İncir ağaçları, yer yer üzüm salkımları, sıfır noktası, kontrol noktaları, köy mescitlerinde geçirdiğim gece yarıları... Vakitli vakitsiz patlayan lastiklerimi yama yaptım su kenarında, davet edildim sofralara, dükkân önlerine, bahçelere her gün doğumundan gece yarısına, Süvarikutra'dan gün batımını izledim, Zap Suyu'nu takip ettim bir süre, Şine Kayalıkları'nın anlatılamayacak etkisi altında Ferit Edgü'nün bulunduğum coğrafyaya dair satırlarını anımsadım.

Bir karayolunun hikâyesi: Datça'dan Yüksekova'ya

OBEN CAN KUTAY

Yola dair işittiğim her sözden başkaydı yolculuklarım. Bundandır, 'bir karayolunun hikâyesi de olur muymuş' demeyin. Kat edilen her mesafeyi adeta karış karış içselleştiren bir aracın üzerinde ilerliyorsanız, tanıklık edilen durumların gerçekliği karşısında düşsel heybenize yer edinen yaşam ve yaşanmışlıklar, aktarılmayı bekleyen sabırsız bir dil olmaya başlar.

_Çalışma görevi A_
Datça'dan Yüksekova'ya uzanan yolculuk metninde gün batımının nereden izlendiği belirtiliyor?
_Çalışma görevi B_
Datça'dan Yüksekova'ya uzanan yolculuk metnini "OBEN CAN KUTAY" sözlerinden başlayarak "dil olmaya başlar." sözleri de dahil olmak üzere hiç değiştirmeden yeniden yazın.
_Çalışma görevi C_
Datça'dan Yüksekova'ya uzanan yolculuk metnini bittiği yerden sürdürün.

_Gösterilen bilgiler_
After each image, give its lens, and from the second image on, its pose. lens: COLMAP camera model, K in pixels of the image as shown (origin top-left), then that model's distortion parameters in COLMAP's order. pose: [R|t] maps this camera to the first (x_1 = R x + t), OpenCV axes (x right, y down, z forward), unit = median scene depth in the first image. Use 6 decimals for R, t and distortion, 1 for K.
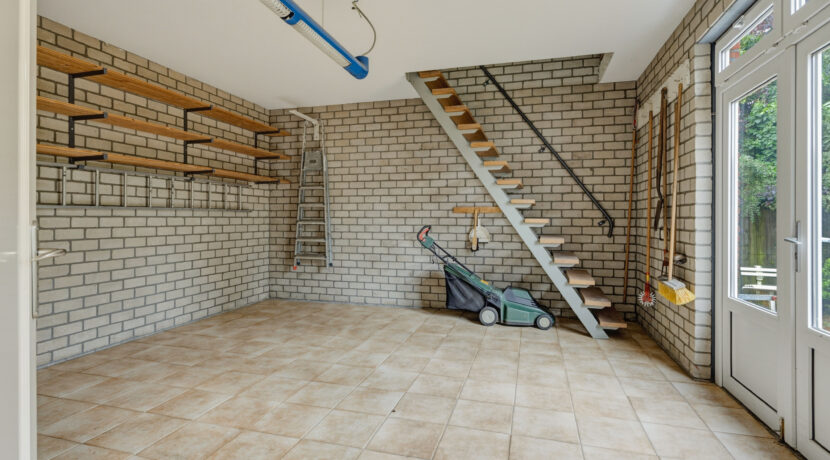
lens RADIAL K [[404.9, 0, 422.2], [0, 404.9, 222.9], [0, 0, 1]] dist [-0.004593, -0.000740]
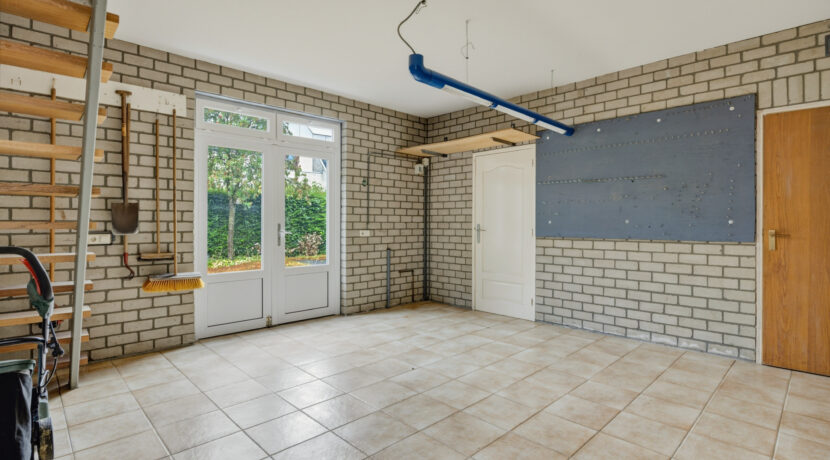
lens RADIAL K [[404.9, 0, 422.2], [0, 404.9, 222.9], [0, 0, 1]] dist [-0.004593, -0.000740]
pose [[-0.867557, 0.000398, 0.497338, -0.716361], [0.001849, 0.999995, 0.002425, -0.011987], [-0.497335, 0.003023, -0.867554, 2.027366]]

_Beklenen cevap A_
Süvarikutra'dan.

_Beklenen cevap B_
OBEN CAN KUTAY

Yola dair işittiğim her sözden başkaydı yolculuklarım. Bundandır, 'bir karayolunun hikâyesi de olur muymuş' demeyin. Kat edilen her mesafeyi adeta karış karış içselleştiren bir aracın üzerinde ilerliyorsanız, tanıklık edilen durumların gerçekliği karşısında düşsel heybenize yer edinen yaşam ve yaşanmışlıklar, aktarılmayı bekleyen sabırsız bir dil olmaya başlar.

_Beklenen cevap C_
Çocukluğumdan ödünç aldığım enerjimle, bilinmeyene ulaşma çabası içerisinde buluverdim kendimi. Çevirdiğim pedallar, Anadolu'ya dair yaşanmışlıkların, yaşananların tüm görkemini, türlü ağıtlarını sunmaktaydı. Coğrafyanın buyurganlığında, bisikletimin selesine kurularak teker izimi bıraktım dağa, taşa, düz ovaya...

Akdeniz ile Ege'yi ayıran yarımadanın ucunda bulunan Datça'dan dâhil oldum yeni serüvenime. Aylardan nisan. Kıvrımlı, inişli çıkışlı bir rota. Yükseldikçe iki yanımda beliren mavilik. Soluklanmak, biraz da anı yaşamak. Beliren koylar, siluete bürünmüş adalar, kuş sesleri, gelişigüzel uçuşan kelebekler... Pedala kuvvet! Ahali bisikletlilere alışkın, el sallayan nicelerine karşılık vererek ilerledim, kadim Karia'ya şahitlik etmiş toprakların son kilometrelerini arşınlarken.

Issız bir koy. Dalgaların gelgitlerine kulak kabartarak bekledim geceyi. Dolandım, ıslığıma sığındım, göğü kuşatan yıldızlara kaçamak gözlerle baktım, ay ışığına sokuldum ve ara ara rüzgâra karşı sığınağım oldu kurulu çadırım. Zaman bendim, gelecek günlerimin tik taklarıydı kalp atışlarım.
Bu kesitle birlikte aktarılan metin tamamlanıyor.